The commander then remarked that Israel’s enemies, especially Hezbollah, are fully aware of Israel’s air superiority, intelligence capabilities, and precise firepower, and said, “Hezbollah will operate underground, will not rely on communications, and will try to invalidate our superiority as a conventional army.”

In the same vein, Raafat Halabi, commander of the Israeli army’s Herev (Sword) battalion, said that his unit was prepared to move from “zero to one hundred” in a matter of seconds. In an interview with the website Israel Defense, the officer in charge of the Druze battalion specialized in combat in Lebanon revealed that preparations had been stepped up recently, with the build-up focusing on training and increased readiness for contingencies along the northern front. He said, “We must be ready in a matter of seconds.”

“Hezbollah members patrol the border in four-wheel drives or disguised as shepherds, who are sometimes seen carrying scopes,” he added.

Concerning whether Hezbollah’s intervention in Syria serves the interests of the Israeli army, Halabi said, “On the one hand, this hurts Hezbollah. But nevertheless, it allows its fighters to accumulate operational experience on how to carry out attacks.” Halabi reckoned that “offensive combat is new to Hezbollah, which has so far played on the defensive.”
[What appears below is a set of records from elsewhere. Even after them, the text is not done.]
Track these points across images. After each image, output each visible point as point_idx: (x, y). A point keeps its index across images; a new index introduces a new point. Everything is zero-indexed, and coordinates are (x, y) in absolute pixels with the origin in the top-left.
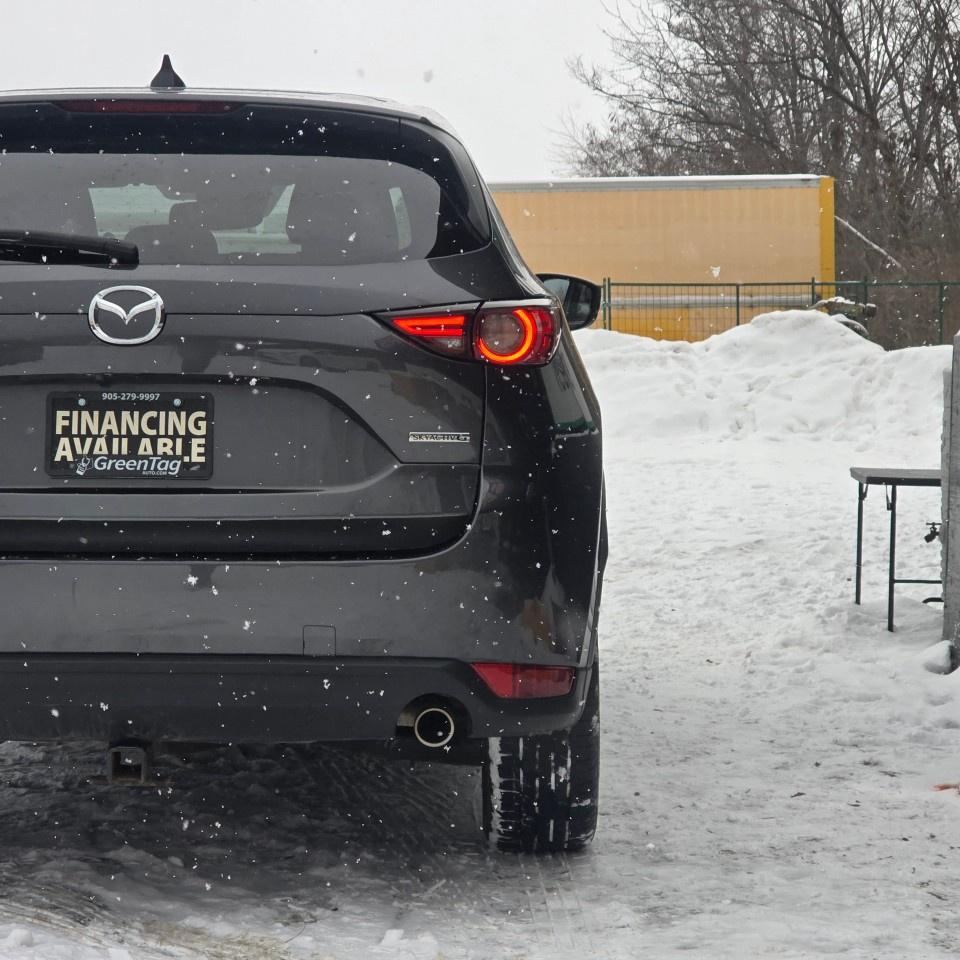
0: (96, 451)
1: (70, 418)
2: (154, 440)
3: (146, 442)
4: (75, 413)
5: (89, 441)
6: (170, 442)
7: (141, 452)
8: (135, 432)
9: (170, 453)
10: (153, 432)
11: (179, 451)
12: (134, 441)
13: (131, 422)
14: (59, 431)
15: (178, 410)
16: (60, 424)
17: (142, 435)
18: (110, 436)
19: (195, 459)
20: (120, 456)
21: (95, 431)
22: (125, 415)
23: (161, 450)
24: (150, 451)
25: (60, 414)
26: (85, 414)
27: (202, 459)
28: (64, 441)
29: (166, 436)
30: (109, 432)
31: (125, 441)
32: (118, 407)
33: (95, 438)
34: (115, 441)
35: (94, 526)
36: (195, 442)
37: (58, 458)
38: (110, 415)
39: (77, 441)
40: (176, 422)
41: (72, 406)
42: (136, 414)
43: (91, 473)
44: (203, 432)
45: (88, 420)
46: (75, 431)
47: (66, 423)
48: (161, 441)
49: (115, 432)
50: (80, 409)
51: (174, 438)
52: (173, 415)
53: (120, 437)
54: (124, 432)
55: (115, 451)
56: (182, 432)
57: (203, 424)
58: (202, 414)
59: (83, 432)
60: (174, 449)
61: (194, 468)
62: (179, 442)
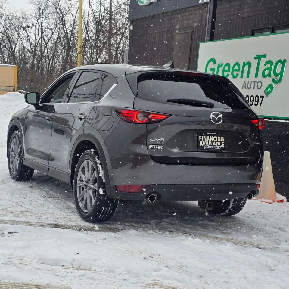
0: (206, 144)
1: (202, 137)
2: (216, 142)
3: (214, 142)
4: (202, 136)
5: (205, 142)
6: (218, 142)
7: (214, 145)
8: (212, 141)
9: (218, 145)
10: (215, 141)
11: (220, 145)
12: (213, 142)
13: (212, 139)
14: (200, 140)
16: (200, 138)
17: (214, 141)
18: (208, 141)
19: (223, 146)
20: (210, 145)
21: (206, 140)
22: (211, 137)
23: (217, 144)
24: (215, 144)
25: (200, 136)
26: (204, 137)
27: (224, 146)
28: (201, 142)
29: (218, 141)
30: (208, 140)
31: (211, 142)
32: (209, 135)
33: (206, 141)
34: (209, 142)
35: (208, 159)
36: (222, 143)
37: (200, 145)
38: (208, 137)
39: (203, 142)
40: (219, 139)
41: (202, 135)
42: (212, 137)
43: (206, 148)
44: (223, 141)
45: (204, 138)
46: (203, 140)
47: (201, 138)
48: (217, 142)
49: (209, 140)
50: (203, 136)
51: (219, 142)
52: (218, 137)
53: (210, 141)
54: (211, 141)
55: (210, 144)
56: (220, 141)
57: (223, 139)
58: (223, 137)
59: (204, 140)
60: (219, 144)
61: (223, 148)
62: (220, 142)
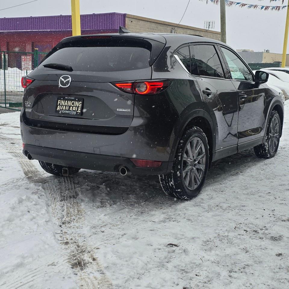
0: (63, 109)
2: (73, 107)
3: (71, 107)
5: (63, 106)
6: (75, 108)
7: (70, 109)
8: (70, 105)
9: (75, 110)
10: (73, 106)
11: (76, 110)
13: (70, 103)
14: (58, 104)
15: (77, 101)
17: (71, 106)
21: (64, 105)
22: (69, 101)
24: (72, 109)
25: (59, 101)
27: (80, 112)
28: (59, 106)
29: (75, 106)
30: (66, 105)
31: (68, 107)
33: (64, 106)
34: (67, 107)
36: (79, 108)
37: (57, 110)
38: (66, 101)
39: (61, 106)
40: (77, 104)
41: (61, 100)
43: (62, 113)
44: (80, 106)
45: (63, 102)
46: (61, 105)
47: (60, 103)
54: (68, 105)
55: (66, 109)
56: (77, 106)
57: (81, 104)
58: (81, 102)
61: (78, 113)
62: (77, 108)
Herev’s commander then pointed out that the members of his unit are frequently posted along different border positions with Lebanon to maintain their readiness, saying that in the next war, they will spend a long time inside Lebanese territory and reach the areas where Hezbollah’s rocket-launching platforms are deployed.

According to Israel Defense, a specialized military affairs website, the Herev battalion has developed new techniques to fight Hezbollah. Israel Defense indicated that the Northern Command in the Israeli army is currently considering transferring Herev’s techniques to other units that must also be ready for war.

The website also stated that the soldiers in the battalion were training to fight inside Lebanon in a third Lebanon war and to defend settlements in the Galilee, as Hezbollah Secretary General Hassan Nasrallah had promised “surprises” in any future conflict, for example, in the form of a Hezbollah incursion into northern Israel.